El historiador y renombrado investigador de OVNIs, Richard Dolan, relató en su libro “After Disclosure” una experiencia con un político que, en las profundidades de una base militar, fue informado sobre la realidad extraterrestre. Según Dolan, los ETs y los OVNIs son solo la punta del iceberg en cuanto a la información oculta al público.
Aunque todo esto puede parecer especulativo, resulta interesante explorarlo.
En 1968, el Stanford Research Institute discutió la construcción de numerosas bases submarinas en su estudio titulado “Viabilidad de Bases Tripuladas en el Fondo Marino”. Este estudio revela claramente las consideraciones y capacidades tecnológicas del complejo militar-industrial de la época, hace más de cuatro décadas.
Resumen:
La construcción de treinta bases habitadas en el fondo del océano es tanto técnica como económicamente viable y podría completarse en unos 15 años.
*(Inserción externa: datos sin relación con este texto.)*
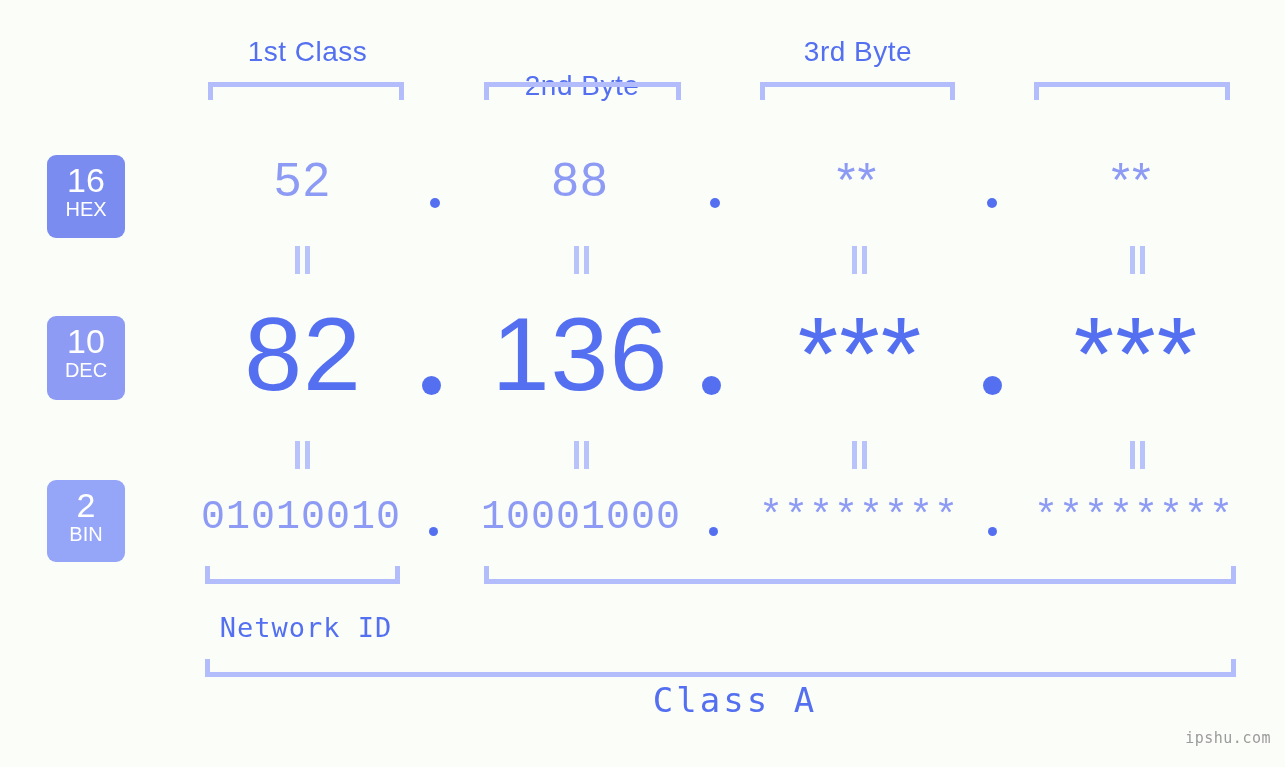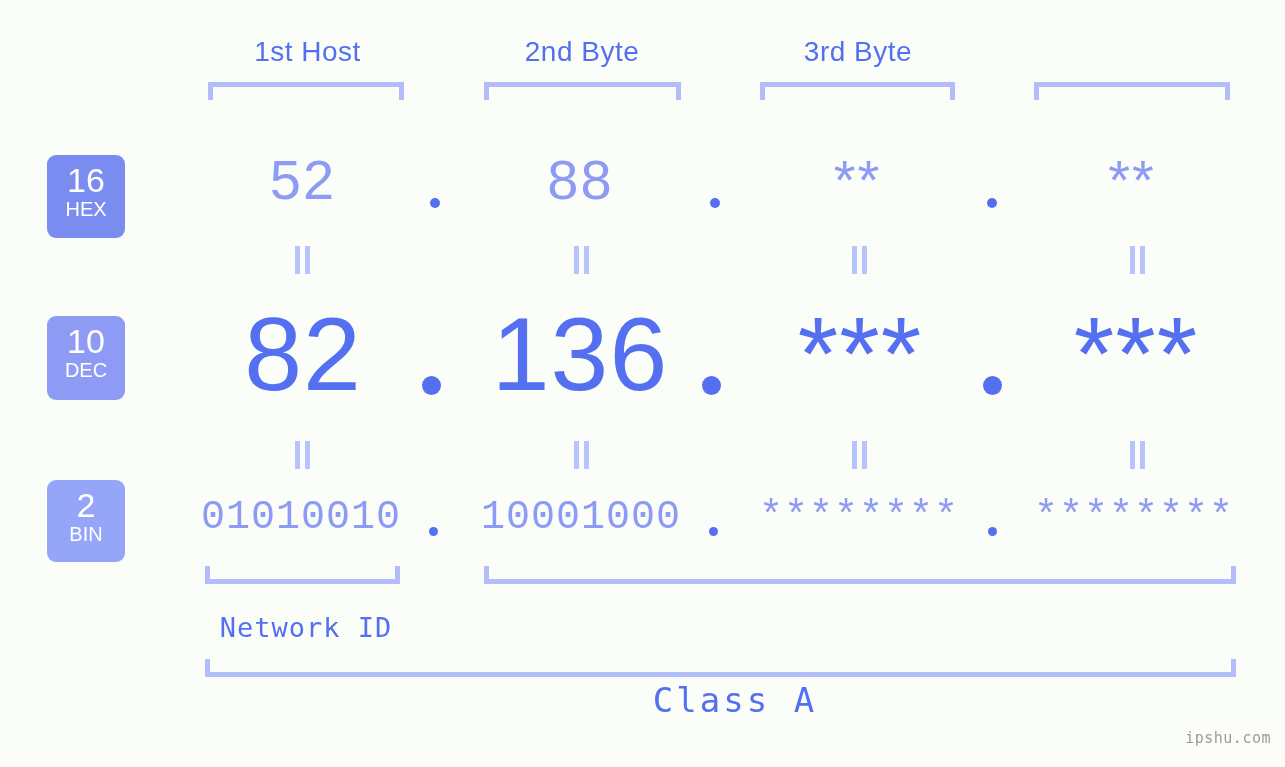--- a/index.html
+++ b/index.html
@@ -168,7 +168,7 @@
 
 <div id="stage">
 
-  <div class="byte-head" style="left:205px;width:205px;">1st Host</div>
+  <div class="byte-head" style="left:205px;width:205px;">1st Class</div>
   <div class="byte-head" style="left:482px;width:200px;">2nd Byte</div>
   <div class="byte-head" style="left:760px;width:196px;">3rd Byte</div>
La tecnología principal para una estación submarina ya está desarrollada; solo se requieren algunas adaptaciones. Las fases experimentales restantes necesitarán un mayor desarrollo de equipos y técnicas para el acceso remoto al mar. Además de avanzar en las técnicas de construcción submarina, estas estaciones experimentales también tendrán otros usos importantes. Se promoverán la ciencia y la ingeniería relacionadas con los océanos y sus recursos, y se podrán realizar pruebas militares de las funciones de las bases submarinas que complementan las operaciones en aguas profundas.
Actualmente, la construcción de una instalación en el fondo marino presenta menos desafíos técnicos que los sumergibles que la mantendrán y utilizarán. Después de completar la tercera fase de un programa de demostración, que incluiría una estación remota en aguas profundas, y tras su evaluación, podría iniciarse un programa de bases múltiples.
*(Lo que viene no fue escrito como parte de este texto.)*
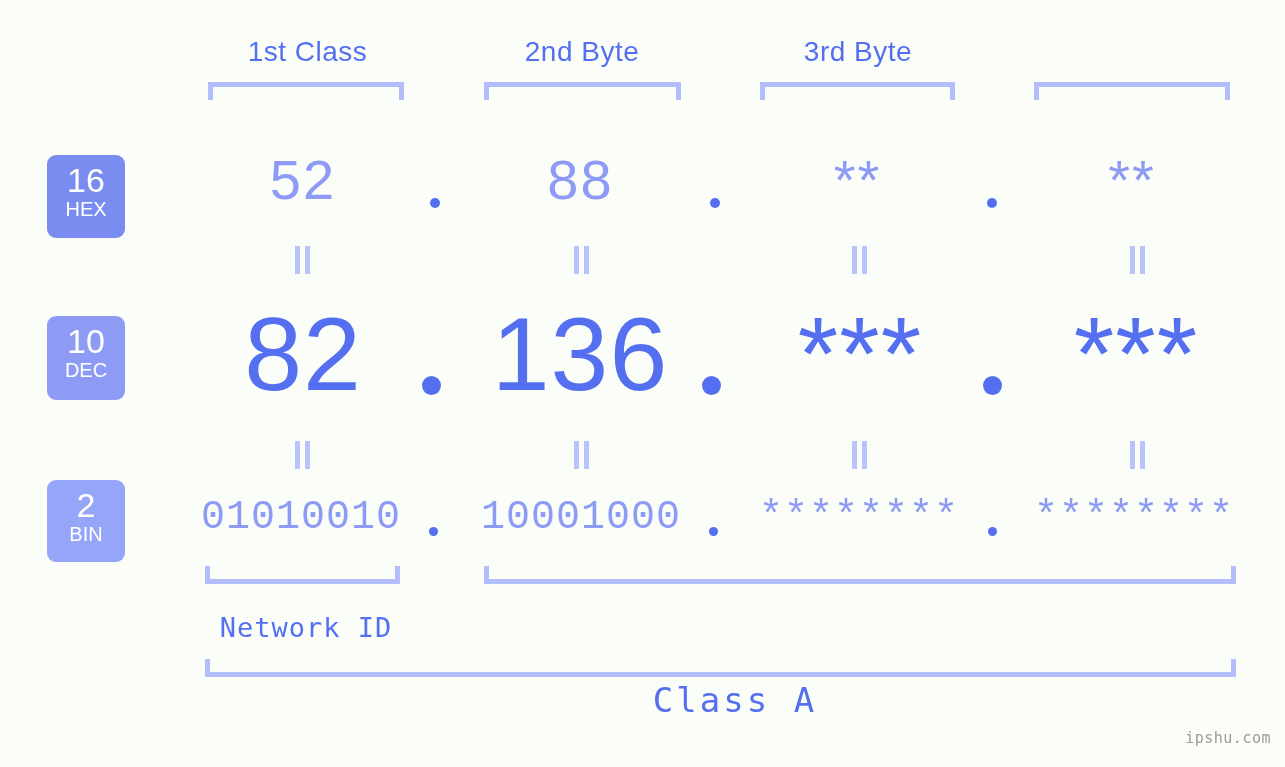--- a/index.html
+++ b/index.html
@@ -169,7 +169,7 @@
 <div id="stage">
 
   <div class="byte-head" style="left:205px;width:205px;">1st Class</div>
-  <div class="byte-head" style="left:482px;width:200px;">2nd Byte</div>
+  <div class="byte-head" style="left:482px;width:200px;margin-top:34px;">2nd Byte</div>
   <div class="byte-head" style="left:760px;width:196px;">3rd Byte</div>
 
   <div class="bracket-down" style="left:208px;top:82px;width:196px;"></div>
Es difícil determinar el progreso exacto de estos planes tecnológicos mencionados en el artículo. En 2024, estas instalaciones deben estar extremadamente avanzadas, posiblemente entre 100 y 1000 años por delante del mundo “convencional”, aunque podría estar equivocado.
Es lamentable que nuestro mundo siga dominado por el secretismo. Estados Unidos tiene una historia de agencias gubernamentales que han existido en secreto durante años. La Agencia de Seguridad Nacional (NSA) se fundó en 1952 y su existencia se mantuvo oculta hasta mediados de los años sesenta. Aún más secreta es la Oficina Nacional de Reconocimiento, fundada en 1960, que permaneció completamente secreta durante 30 años. Quién sabe hasta dónde habrán llegado hoy en 2024.
Espero que al leer este artículo comprendas el origen de la leyenda de las bases extraterrestres en nuestro planeta.